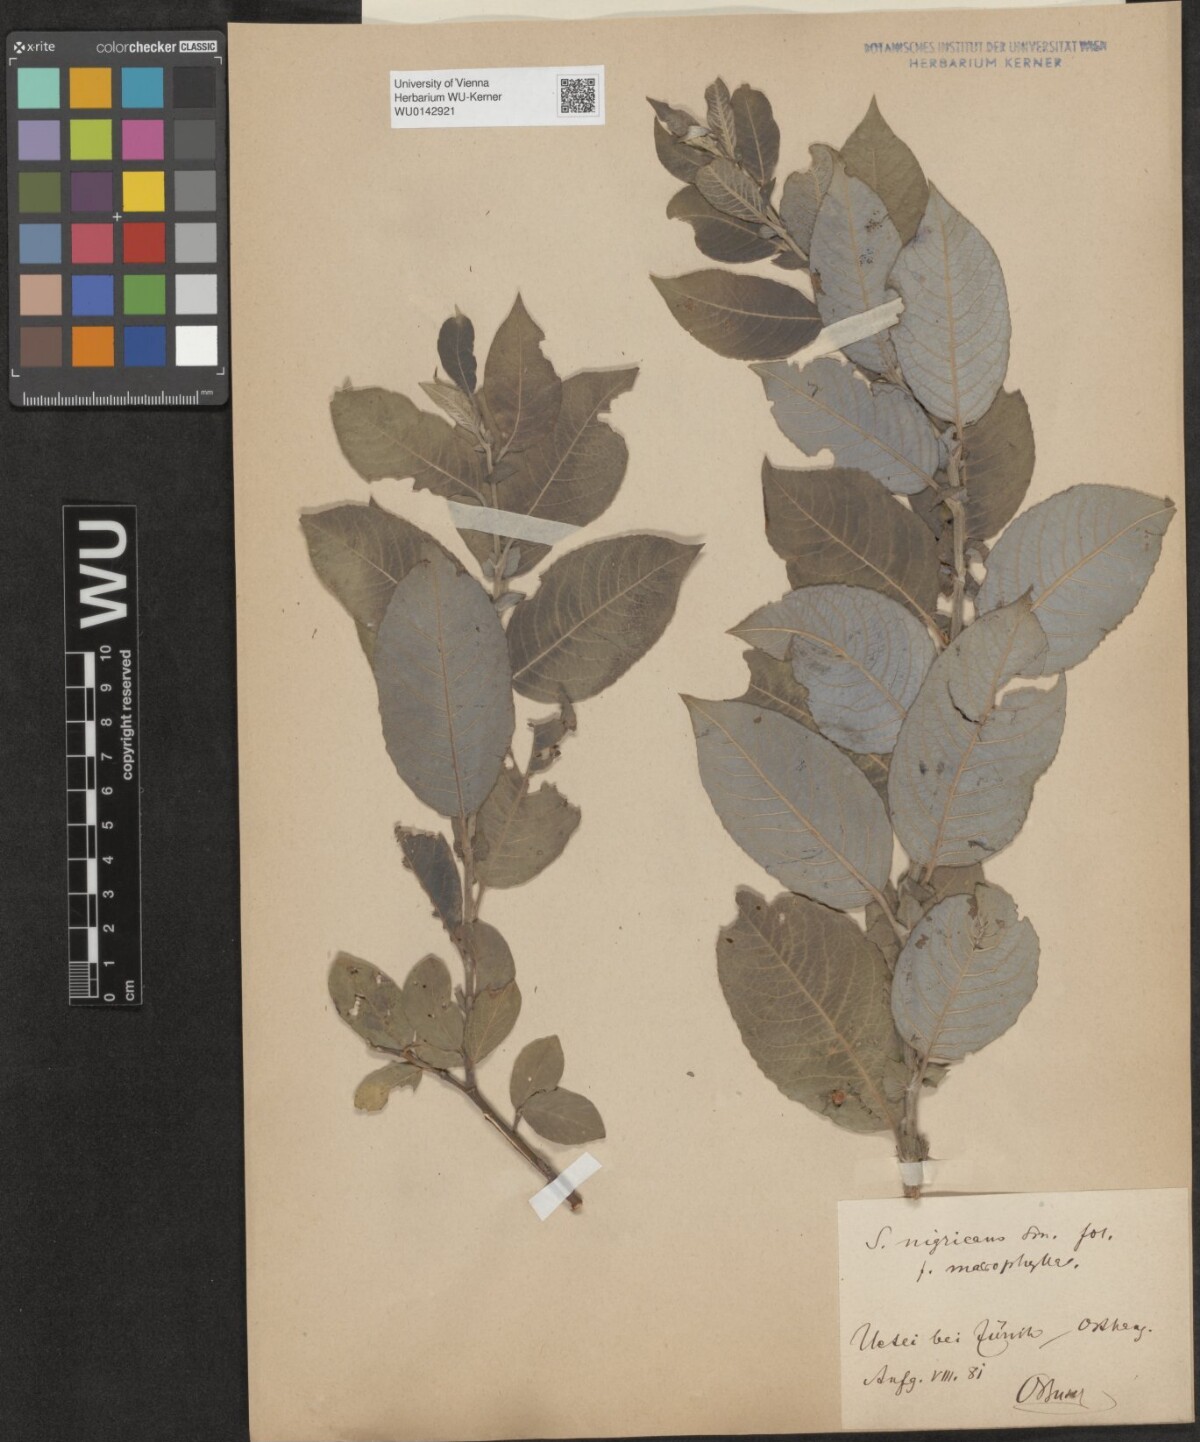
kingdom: Plantae
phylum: Tracheophyta
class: Magnoliopsida
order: Malpighiales
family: Salicaceae
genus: Salix
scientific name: Salix myrsinifolia
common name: Dark-leaved willow
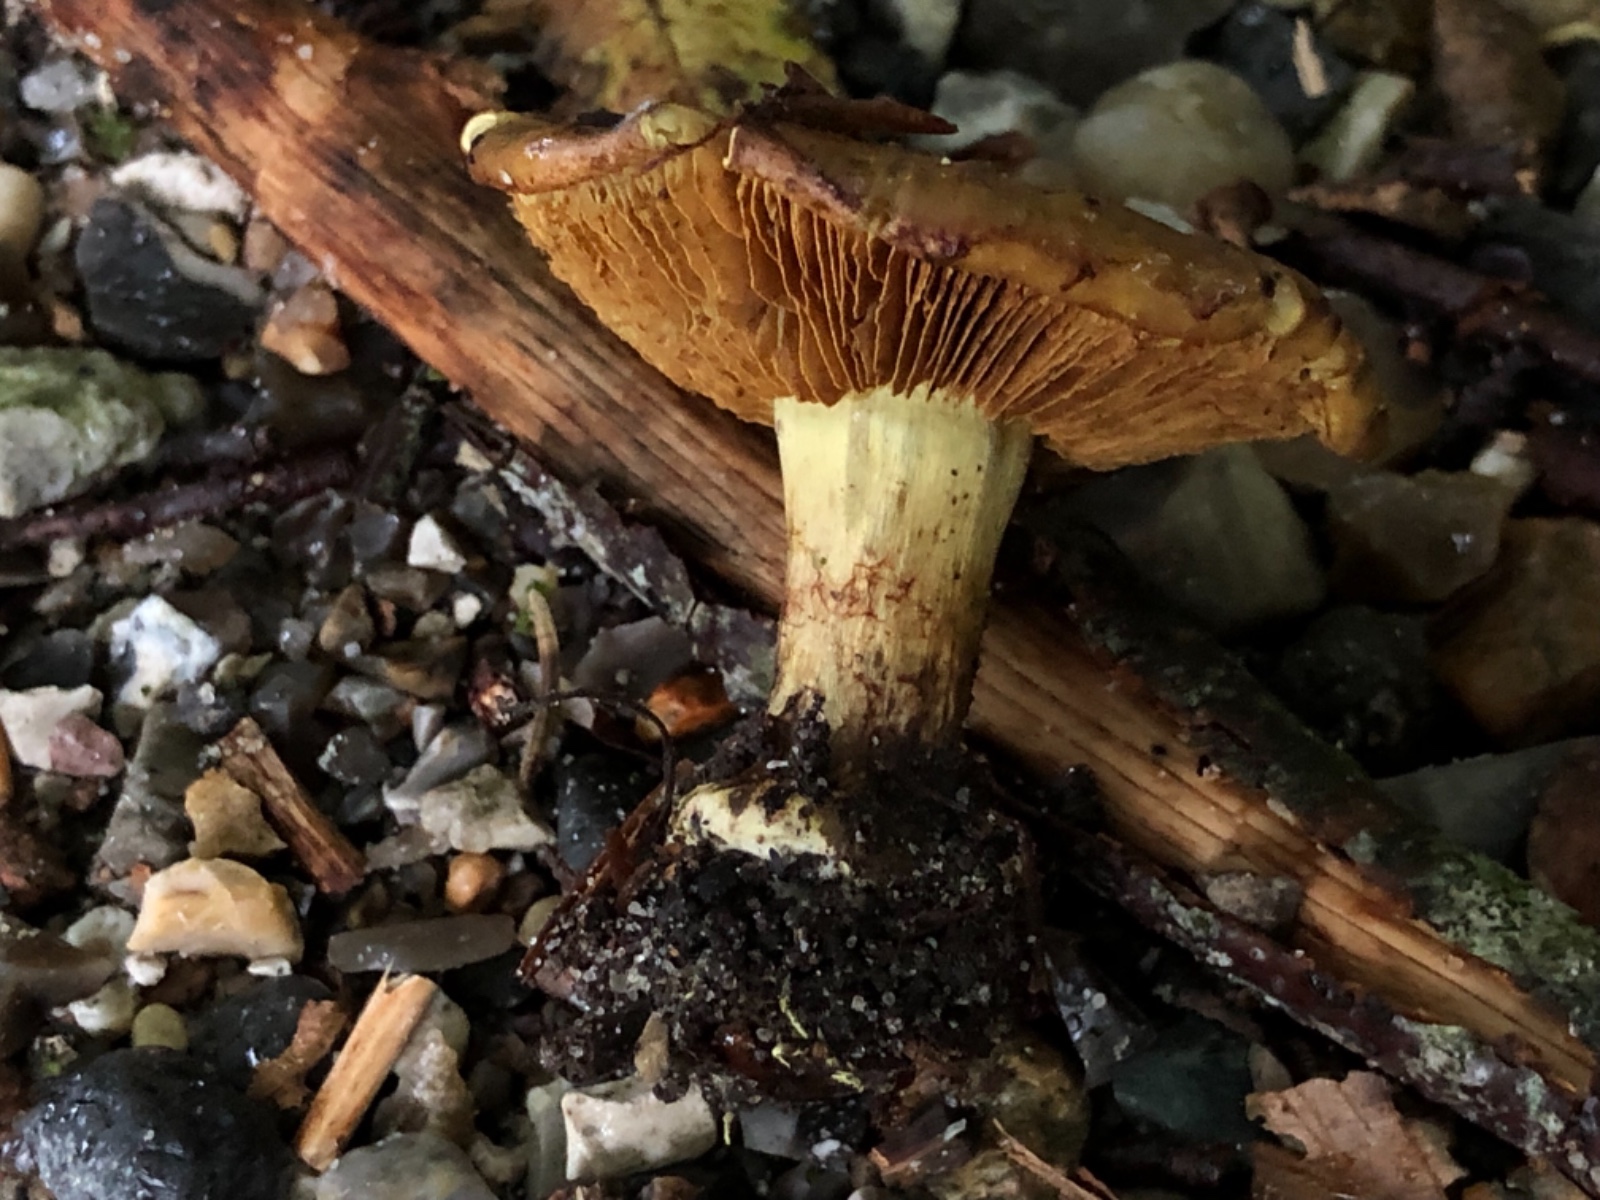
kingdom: Fungi
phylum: Basidiomycota
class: Agaricomycetes
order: Agaricales
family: Cortinariaceae
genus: Calonarius
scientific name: Calonarius citrinus
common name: citrongul slørhat
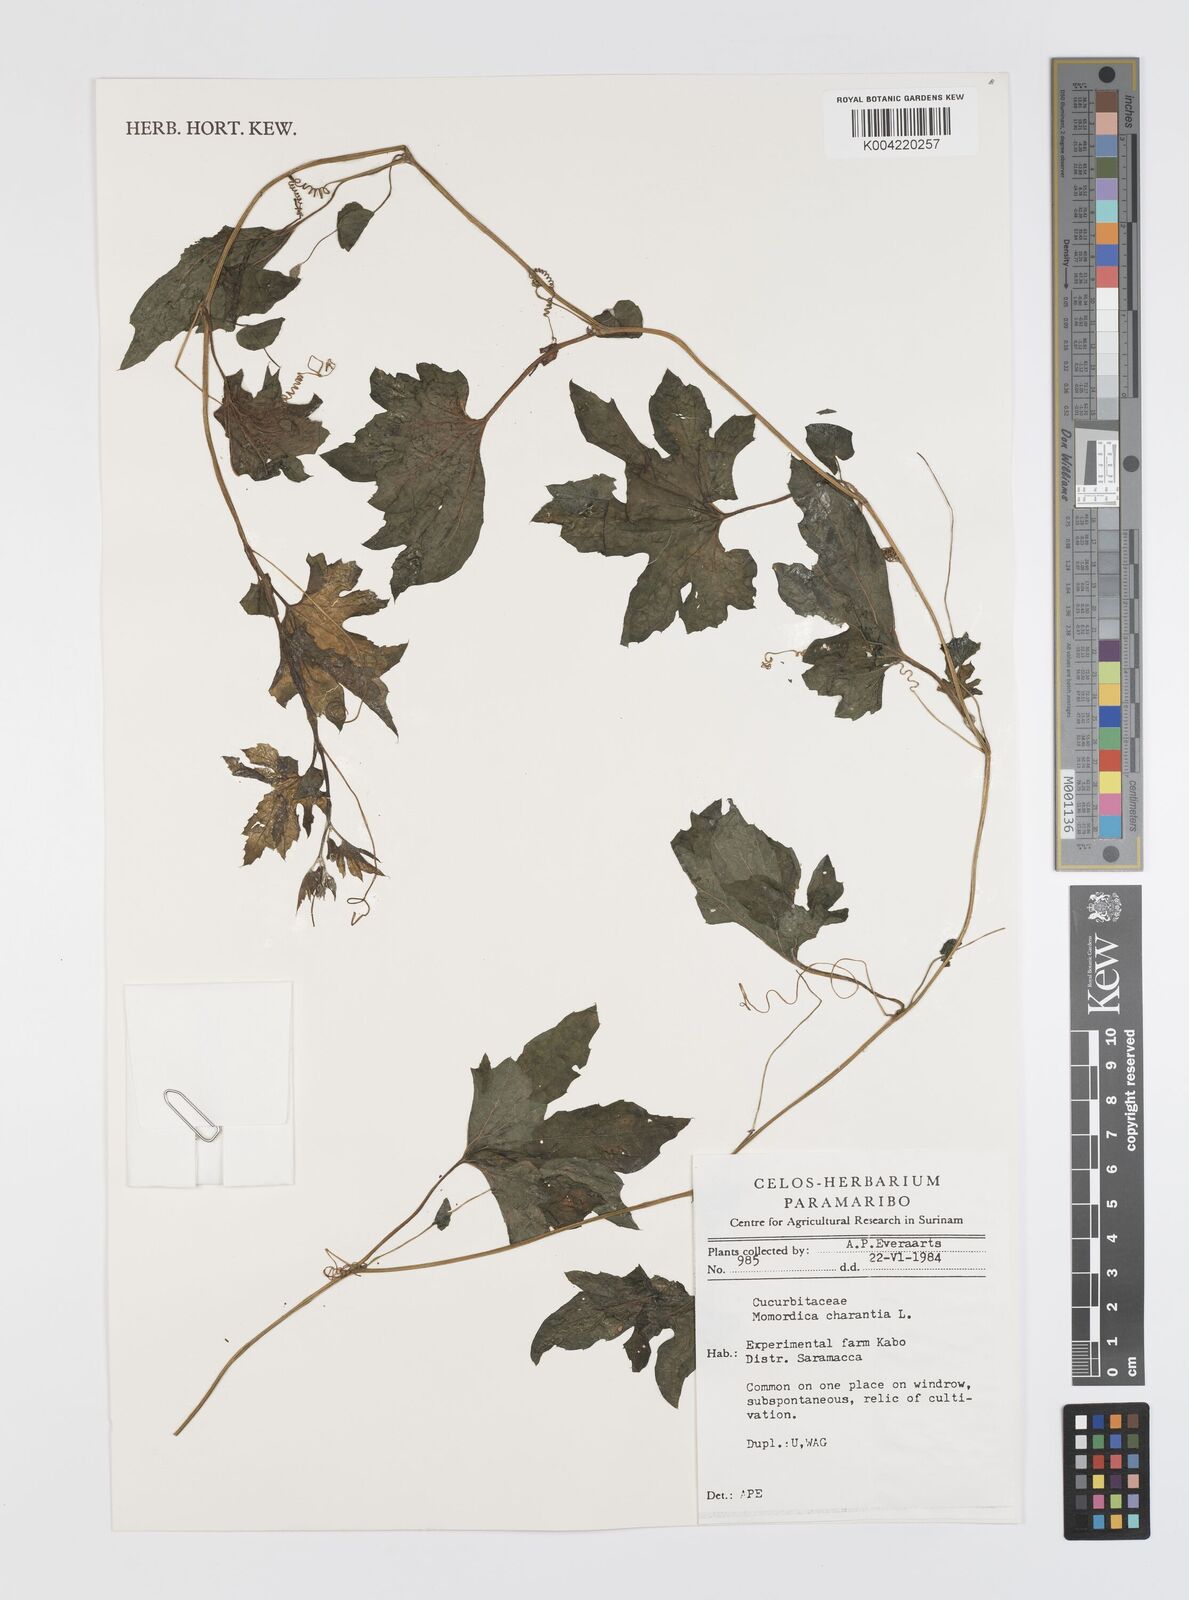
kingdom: Plantae
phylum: Tracheophyta
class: Magnoliopsida
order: Cucurbitales
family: Cucurbitaceae
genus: Momordica
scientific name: Momordica charantia
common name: Balsampear
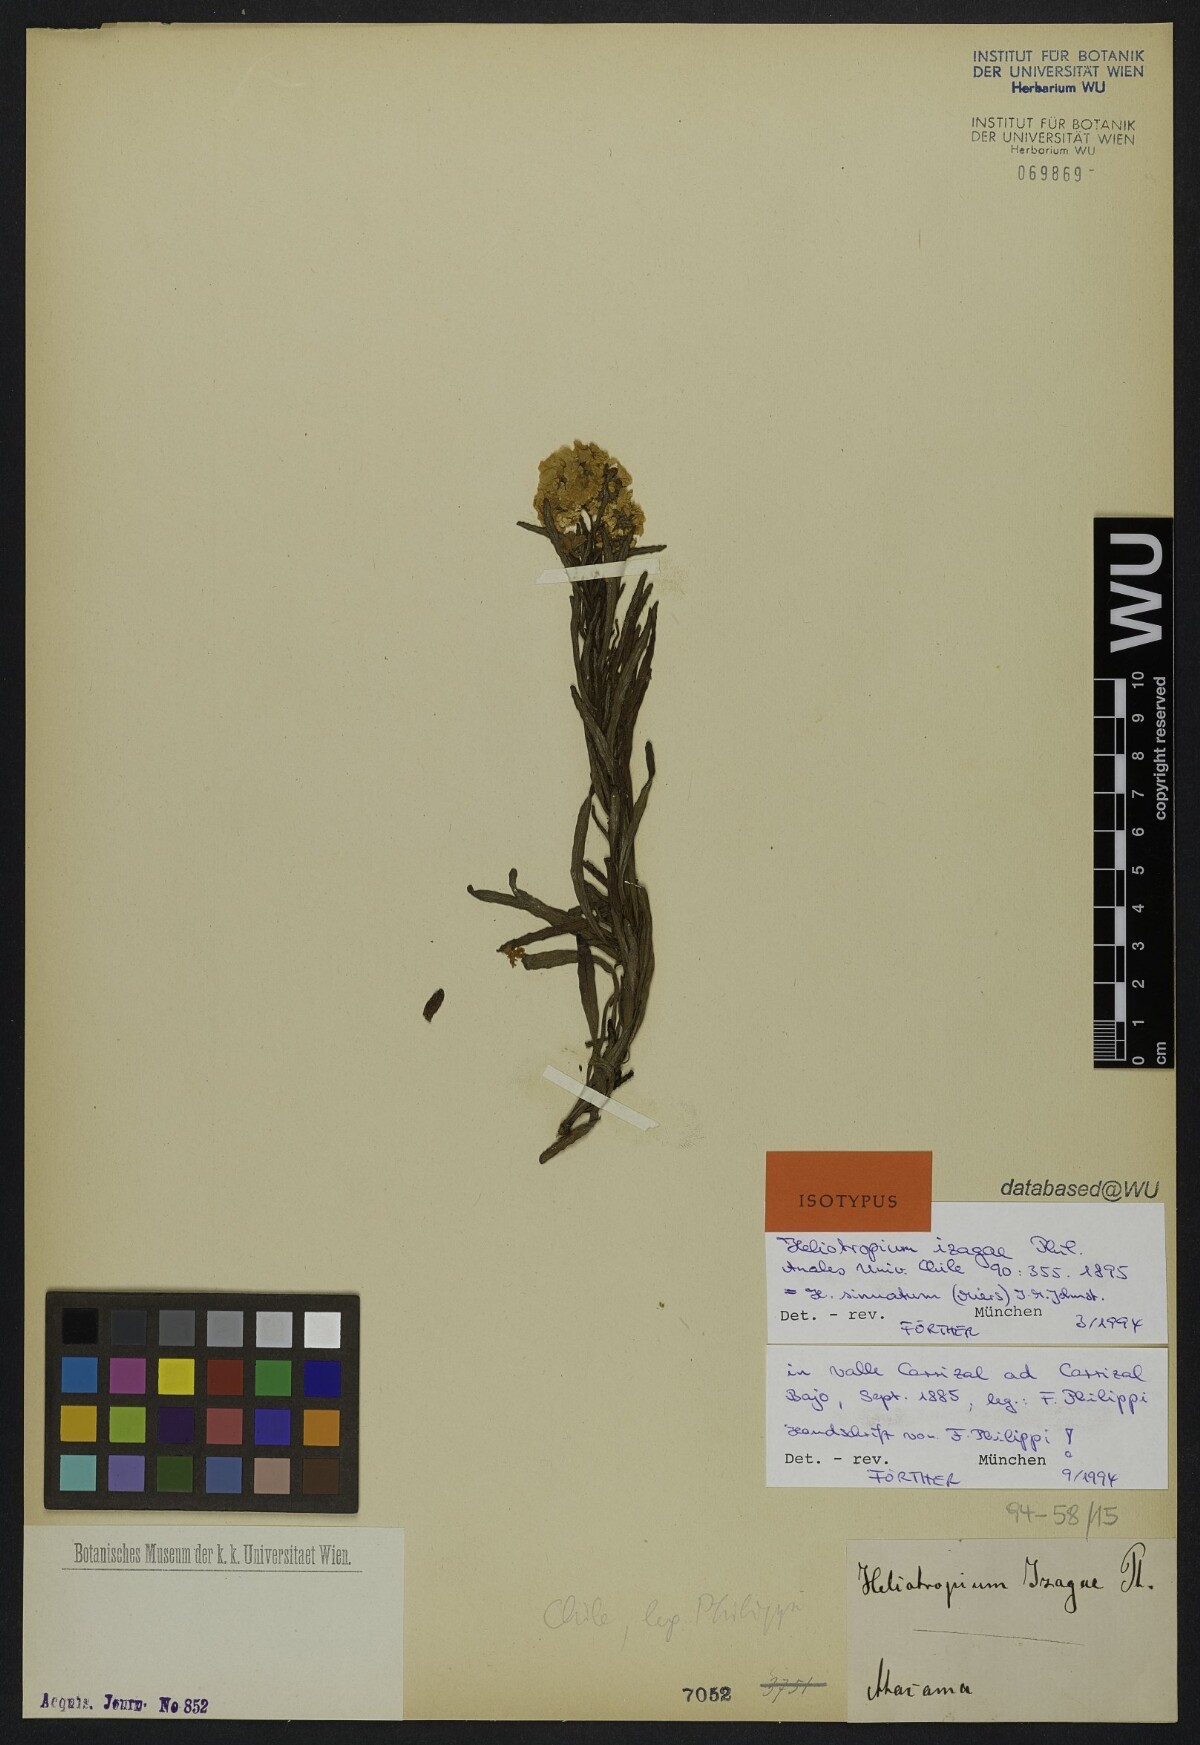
----------
WHAT THE TASK ASKS: Reproduce every line of the listing above verbatim, leaving out the pictures.

WRITTEN REPLY:
kingdom: Plantae
phylum: Tracheophyta
class: Magnoliopsida
order: Malpighiales
family: Salicaceae
genus: Salix
scientific name: Salix myrsinifolia
common name: Dark-leaved willow
kingdom: Fungi
phylum: Basidiomycota
class: Agaricomycetes
order: Agaricales
family: Cortinariaceae
genus: Calonarius
scientific name: Calonarius citrinus
common name: citrongul slørhat
kingdom: Plantae
phylum: Tracheophyta
class: Magnoliopsida
order: Cucurbitales
family: Cucurbitaceae
genus: Momordica
scientific name: Momordica charantia
common name: Balsampear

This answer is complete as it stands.